TEHRAN (Reuters) - Iran is considering imposing sanctions on U.S. officials for "human rights violations," attempting to turn the tables after years of sanctions imposed by the West.
As European Union foreign ministers added 100 Iranian companies and individuals to a sanctions blacklist on Monday, Iran's parliament was set to debate censuring 26 U.S. officials, Arman daily reported.
"Under this plan, 26 American officials who have a history of human rights violations in the world, including Iraq and Afghanistan, and who support terrorism.. will be sanctioned," lawmaker Kazem Jalali was quoted as saying.
While the new EU sanctions agreed on Monday are aimed at pressuring Iran to curb its nuclear activities, the measures being discussed in Tehran are a response to a U.S. move last year to punish Iranians who Washington said were involved in human rights abuses during mass protests in 2009.
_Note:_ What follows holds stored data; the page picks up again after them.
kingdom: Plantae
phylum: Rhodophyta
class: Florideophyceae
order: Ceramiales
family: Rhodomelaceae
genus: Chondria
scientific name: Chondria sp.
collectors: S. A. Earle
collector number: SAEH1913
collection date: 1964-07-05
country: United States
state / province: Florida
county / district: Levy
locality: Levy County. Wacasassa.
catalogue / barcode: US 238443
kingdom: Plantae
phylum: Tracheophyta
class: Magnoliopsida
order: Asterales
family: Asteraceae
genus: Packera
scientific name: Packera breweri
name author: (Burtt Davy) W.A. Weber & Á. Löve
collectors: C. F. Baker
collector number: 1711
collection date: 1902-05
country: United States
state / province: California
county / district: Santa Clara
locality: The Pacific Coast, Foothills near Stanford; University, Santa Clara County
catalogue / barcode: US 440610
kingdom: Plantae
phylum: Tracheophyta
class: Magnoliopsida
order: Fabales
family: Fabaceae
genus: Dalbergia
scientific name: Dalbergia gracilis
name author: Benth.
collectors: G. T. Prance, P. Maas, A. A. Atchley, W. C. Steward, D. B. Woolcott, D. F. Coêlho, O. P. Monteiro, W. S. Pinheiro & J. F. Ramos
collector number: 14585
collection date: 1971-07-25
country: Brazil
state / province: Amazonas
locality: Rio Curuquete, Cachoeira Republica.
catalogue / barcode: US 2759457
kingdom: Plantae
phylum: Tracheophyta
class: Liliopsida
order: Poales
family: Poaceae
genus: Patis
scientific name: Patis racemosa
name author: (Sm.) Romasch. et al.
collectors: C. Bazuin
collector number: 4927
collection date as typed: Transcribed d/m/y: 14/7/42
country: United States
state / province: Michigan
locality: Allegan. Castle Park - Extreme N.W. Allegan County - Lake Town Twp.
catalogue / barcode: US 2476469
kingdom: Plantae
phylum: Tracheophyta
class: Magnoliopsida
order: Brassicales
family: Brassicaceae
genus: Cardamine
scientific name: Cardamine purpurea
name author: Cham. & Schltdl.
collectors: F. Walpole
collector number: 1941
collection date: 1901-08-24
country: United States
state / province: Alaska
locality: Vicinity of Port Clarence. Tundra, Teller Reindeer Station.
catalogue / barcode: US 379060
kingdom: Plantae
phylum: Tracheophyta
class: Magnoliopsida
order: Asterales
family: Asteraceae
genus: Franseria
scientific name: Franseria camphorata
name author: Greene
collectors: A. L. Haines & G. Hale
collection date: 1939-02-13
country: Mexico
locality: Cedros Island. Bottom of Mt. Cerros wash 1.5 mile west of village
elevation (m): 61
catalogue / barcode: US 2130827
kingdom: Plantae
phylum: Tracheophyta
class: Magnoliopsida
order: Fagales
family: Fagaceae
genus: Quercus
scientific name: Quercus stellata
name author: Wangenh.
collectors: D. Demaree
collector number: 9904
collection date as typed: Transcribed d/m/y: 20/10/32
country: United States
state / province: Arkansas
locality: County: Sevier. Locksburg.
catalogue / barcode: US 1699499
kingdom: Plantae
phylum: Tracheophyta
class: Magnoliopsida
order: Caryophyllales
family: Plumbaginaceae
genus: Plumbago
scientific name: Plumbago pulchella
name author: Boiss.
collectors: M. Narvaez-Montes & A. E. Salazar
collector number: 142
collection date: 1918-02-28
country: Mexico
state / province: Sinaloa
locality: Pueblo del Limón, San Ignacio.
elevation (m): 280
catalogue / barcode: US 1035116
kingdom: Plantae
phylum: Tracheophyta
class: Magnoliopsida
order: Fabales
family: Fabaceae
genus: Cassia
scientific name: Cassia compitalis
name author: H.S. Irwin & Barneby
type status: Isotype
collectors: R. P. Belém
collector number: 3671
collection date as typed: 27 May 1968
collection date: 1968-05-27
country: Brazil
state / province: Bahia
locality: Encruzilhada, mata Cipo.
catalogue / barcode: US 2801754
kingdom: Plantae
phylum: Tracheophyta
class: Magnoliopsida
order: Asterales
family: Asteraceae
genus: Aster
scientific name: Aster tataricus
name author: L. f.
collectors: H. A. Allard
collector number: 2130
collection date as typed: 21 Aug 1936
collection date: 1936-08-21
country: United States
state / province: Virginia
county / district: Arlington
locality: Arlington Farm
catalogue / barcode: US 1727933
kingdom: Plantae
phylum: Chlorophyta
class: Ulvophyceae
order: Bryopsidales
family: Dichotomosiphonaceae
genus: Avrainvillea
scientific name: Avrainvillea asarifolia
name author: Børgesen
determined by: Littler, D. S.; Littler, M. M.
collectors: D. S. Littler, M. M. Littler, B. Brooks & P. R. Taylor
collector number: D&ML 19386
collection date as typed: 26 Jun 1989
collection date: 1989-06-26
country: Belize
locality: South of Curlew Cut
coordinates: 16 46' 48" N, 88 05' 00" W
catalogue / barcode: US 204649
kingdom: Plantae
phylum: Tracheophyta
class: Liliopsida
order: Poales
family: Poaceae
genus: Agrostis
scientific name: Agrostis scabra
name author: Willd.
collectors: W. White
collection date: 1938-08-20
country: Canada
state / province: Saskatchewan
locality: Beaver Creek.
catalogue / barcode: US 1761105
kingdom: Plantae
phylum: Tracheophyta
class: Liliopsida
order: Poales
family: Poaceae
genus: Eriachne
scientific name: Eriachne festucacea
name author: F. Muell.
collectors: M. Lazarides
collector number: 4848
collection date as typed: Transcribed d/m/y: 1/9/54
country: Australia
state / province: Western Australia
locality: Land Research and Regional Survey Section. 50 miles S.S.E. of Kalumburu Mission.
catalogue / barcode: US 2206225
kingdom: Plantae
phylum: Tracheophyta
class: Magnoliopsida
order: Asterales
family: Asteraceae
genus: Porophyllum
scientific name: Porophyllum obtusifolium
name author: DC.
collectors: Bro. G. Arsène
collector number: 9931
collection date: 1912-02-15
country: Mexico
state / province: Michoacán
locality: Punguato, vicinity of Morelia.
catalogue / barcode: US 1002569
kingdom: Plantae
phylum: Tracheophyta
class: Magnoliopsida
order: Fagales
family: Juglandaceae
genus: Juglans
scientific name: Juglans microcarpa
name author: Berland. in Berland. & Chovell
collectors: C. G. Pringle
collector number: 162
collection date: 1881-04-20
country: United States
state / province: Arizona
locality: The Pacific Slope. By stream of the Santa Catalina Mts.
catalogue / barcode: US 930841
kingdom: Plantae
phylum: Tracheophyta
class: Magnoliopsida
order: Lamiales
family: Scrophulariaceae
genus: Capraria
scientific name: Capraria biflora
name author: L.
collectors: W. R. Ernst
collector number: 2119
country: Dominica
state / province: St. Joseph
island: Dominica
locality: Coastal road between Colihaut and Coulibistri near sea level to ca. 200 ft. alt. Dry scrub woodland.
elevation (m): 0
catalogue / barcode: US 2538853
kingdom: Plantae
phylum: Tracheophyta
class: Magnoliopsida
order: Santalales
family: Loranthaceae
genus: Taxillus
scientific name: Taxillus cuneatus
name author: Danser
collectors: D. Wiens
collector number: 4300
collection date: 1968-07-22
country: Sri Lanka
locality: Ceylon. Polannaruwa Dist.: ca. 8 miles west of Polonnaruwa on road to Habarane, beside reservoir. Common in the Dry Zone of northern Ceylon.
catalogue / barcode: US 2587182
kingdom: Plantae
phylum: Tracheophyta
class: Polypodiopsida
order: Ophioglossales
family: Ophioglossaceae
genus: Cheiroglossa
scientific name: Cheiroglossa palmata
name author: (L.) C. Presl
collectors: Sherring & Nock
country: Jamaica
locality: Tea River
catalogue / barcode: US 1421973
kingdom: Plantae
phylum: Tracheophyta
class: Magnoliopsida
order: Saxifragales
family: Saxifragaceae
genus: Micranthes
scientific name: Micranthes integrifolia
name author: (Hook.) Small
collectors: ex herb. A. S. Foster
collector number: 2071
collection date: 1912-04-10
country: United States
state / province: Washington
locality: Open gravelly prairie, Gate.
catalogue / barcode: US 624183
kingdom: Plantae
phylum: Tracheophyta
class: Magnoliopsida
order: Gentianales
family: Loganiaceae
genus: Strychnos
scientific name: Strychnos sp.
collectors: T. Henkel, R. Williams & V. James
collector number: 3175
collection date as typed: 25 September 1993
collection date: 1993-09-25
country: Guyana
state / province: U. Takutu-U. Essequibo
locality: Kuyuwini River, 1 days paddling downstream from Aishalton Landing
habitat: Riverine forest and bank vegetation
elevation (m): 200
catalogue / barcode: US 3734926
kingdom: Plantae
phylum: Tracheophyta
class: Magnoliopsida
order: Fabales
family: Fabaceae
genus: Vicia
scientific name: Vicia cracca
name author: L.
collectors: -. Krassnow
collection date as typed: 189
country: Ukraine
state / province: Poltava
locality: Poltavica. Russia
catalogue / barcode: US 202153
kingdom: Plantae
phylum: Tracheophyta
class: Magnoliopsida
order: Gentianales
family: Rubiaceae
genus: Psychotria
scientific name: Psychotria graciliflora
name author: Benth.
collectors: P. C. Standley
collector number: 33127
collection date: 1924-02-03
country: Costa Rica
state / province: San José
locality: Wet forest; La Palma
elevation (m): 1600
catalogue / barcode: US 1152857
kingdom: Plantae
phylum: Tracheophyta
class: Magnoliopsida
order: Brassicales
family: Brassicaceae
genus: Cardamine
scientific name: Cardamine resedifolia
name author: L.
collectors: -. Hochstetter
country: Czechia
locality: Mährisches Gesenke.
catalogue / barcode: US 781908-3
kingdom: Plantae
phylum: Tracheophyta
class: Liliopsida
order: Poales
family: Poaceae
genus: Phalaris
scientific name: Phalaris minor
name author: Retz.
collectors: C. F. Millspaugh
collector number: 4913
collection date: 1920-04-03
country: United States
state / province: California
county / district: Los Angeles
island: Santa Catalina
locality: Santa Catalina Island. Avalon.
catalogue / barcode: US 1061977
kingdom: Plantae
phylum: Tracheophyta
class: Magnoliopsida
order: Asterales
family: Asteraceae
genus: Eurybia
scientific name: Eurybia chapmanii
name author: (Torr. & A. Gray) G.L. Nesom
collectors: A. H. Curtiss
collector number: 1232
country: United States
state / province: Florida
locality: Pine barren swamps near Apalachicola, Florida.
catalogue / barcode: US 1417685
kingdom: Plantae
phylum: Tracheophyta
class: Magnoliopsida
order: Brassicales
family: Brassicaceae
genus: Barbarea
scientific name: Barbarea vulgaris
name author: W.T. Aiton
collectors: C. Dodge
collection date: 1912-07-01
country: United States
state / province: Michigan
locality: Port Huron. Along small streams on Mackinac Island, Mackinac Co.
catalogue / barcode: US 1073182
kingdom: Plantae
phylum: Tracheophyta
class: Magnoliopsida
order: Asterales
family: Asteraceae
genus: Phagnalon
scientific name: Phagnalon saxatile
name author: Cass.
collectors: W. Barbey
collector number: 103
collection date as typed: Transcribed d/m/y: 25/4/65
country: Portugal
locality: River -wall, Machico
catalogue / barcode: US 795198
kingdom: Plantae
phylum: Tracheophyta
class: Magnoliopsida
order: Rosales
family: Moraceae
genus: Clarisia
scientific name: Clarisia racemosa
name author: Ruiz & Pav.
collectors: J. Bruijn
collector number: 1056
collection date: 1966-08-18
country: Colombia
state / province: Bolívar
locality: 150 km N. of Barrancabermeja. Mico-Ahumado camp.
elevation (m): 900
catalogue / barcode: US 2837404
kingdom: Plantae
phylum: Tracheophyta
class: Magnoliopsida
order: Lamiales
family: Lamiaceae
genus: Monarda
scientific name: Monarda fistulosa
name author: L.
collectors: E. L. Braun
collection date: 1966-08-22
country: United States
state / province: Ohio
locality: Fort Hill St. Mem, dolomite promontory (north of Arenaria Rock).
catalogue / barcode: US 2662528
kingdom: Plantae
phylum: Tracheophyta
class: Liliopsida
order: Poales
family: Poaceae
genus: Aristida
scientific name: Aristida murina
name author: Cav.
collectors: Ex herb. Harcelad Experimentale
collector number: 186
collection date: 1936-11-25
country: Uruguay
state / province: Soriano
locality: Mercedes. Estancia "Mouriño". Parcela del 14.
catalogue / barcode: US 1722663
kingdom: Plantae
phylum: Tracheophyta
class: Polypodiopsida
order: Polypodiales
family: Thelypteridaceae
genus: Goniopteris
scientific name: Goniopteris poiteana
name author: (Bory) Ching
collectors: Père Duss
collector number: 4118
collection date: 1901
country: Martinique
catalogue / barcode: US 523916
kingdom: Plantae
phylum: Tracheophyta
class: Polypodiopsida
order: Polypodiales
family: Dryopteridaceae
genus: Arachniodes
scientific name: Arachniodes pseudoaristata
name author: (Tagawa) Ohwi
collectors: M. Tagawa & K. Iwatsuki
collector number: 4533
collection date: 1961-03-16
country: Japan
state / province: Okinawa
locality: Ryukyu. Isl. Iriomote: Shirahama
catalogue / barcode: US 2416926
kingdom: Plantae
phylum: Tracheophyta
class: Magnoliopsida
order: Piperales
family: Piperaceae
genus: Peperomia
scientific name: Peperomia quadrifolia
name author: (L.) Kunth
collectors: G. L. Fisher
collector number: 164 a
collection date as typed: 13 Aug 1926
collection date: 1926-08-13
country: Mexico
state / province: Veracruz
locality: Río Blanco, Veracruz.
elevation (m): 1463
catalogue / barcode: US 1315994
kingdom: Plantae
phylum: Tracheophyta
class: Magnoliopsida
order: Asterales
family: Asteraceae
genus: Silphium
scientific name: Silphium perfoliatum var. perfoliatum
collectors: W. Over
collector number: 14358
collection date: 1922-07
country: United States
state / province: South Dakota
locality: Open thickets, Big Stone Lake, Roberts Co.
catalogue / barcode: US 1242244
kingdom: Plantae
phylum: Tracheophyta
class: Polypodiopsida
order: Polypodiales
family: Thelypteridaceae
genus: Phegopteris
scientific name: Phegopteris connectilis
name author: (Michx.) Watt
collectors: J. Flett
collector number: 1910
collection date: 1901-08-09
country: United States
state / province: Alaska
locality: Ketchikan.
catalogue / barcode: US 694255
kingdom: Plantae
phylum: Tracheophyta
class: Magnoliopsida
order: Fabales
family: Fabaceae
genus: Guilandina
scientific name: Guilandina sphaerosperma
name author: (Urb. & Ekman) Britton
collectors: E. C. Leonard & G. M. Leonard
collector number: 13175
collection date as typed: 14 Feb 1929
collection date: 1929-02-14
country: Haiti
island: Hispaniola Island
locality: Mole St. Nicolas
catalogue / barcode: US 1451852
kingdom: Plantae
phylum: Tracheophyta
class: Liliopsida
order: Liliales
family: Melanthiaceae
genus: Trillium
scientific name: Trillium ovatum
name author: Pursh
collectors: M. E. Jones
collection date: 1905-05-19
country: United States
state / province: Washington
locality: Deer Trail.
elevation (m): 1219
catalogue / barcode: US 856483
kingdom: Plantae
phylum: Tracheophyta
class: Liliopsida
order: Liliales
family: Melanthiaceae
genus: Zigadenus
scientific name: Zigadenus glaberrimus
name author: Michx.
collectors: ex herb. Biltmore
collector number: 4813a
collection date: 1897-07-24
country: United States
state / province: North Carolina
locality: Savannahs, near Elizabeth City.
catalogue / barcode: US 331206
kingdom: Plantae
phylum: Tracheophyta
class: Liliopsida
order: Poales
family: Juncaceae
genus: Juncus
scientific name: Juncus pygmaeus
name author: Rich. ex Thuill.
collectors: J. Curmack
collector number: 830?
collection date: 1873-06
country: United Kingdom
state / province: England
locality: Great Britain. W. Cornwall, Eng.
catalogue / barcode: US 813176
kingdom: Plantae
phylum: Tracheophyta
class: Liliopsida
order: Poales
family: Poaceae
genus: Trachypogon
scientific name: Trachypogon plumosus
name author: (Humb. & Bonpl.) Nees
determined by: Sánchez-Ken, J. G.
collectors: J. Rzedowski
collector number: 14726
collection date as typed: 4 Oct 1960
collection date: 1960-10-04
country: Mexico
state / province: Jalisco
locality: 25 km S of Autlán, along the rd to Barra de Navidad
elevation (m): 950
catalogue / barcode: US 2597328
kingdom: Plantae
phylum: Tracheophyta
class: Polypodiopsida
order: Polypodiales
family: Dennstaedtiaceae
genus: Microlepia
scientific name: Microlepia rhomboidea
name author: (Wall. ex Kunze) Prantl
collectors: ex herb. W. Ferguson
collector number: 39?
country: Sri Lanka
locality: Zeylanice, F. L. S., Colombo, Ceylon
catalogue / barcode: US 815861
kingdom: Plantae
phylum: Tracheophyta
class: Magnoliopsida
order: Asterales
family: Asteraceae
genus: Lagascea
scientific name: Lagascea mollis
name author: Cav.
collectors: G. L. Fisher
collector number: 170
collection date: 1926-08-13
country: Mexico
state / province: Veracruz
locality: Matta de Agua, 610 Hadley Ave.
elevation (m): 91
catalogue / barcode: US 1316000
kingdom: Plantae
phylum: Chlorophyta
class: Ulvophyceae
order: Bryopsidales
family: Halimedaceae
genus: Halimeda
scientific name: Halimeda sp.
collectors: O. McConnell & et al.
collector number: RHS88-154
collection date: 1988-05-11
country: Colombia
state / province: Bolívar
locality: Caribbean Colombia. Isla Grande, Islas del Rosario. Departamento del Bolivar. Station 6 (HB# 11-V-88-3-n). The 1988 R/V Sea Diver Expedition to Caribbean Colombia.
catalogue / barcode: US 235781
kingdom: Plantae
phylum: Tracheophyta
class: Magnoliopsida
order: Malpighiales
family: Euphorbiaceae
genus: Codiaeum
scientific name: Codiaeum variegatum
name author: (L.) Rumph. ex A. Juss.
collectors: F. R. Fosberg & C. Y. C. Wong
Jalali, spokesman of parliament's national security and foreign policy committee, did not name the officials but said if lawmakers approve the draft, "there will be punitive measures considered for them."
The United States has imposed many rafts of sanctions on Iran since the 1979 Islamic revolution and the occupation of the U.S. embassy. In recent years it has secured United Nations Security Council backing for sanctions aimed at the nuclear program Washington says is aimed at making a bomb but which Iran insists is purely peaceful.
Last year Washington started blacklisting senior Iranian officials it says were involved in a violent crackdown of protests against the 2009 re-election of President Mahmoud Ahmadinejad.
The EU published a similar blacklist in April. Both blacklists impose travel restrictions and asset freezes on the officials named.
Iran rejects accusations from foreign governments and rights groups about its human rights record and denies it used excessive force and repression to crush the post-election protests in 2009.
Tehran says U.S.-led wars in its neighbors Iraq and Afghanistan resulted in massive human rights violations.
The nature of the planned Iranian sanctions was not clear, but it is doubtful financial measure would have much impact since U.S. officials are unlikely to have assets in the Islamic Republic.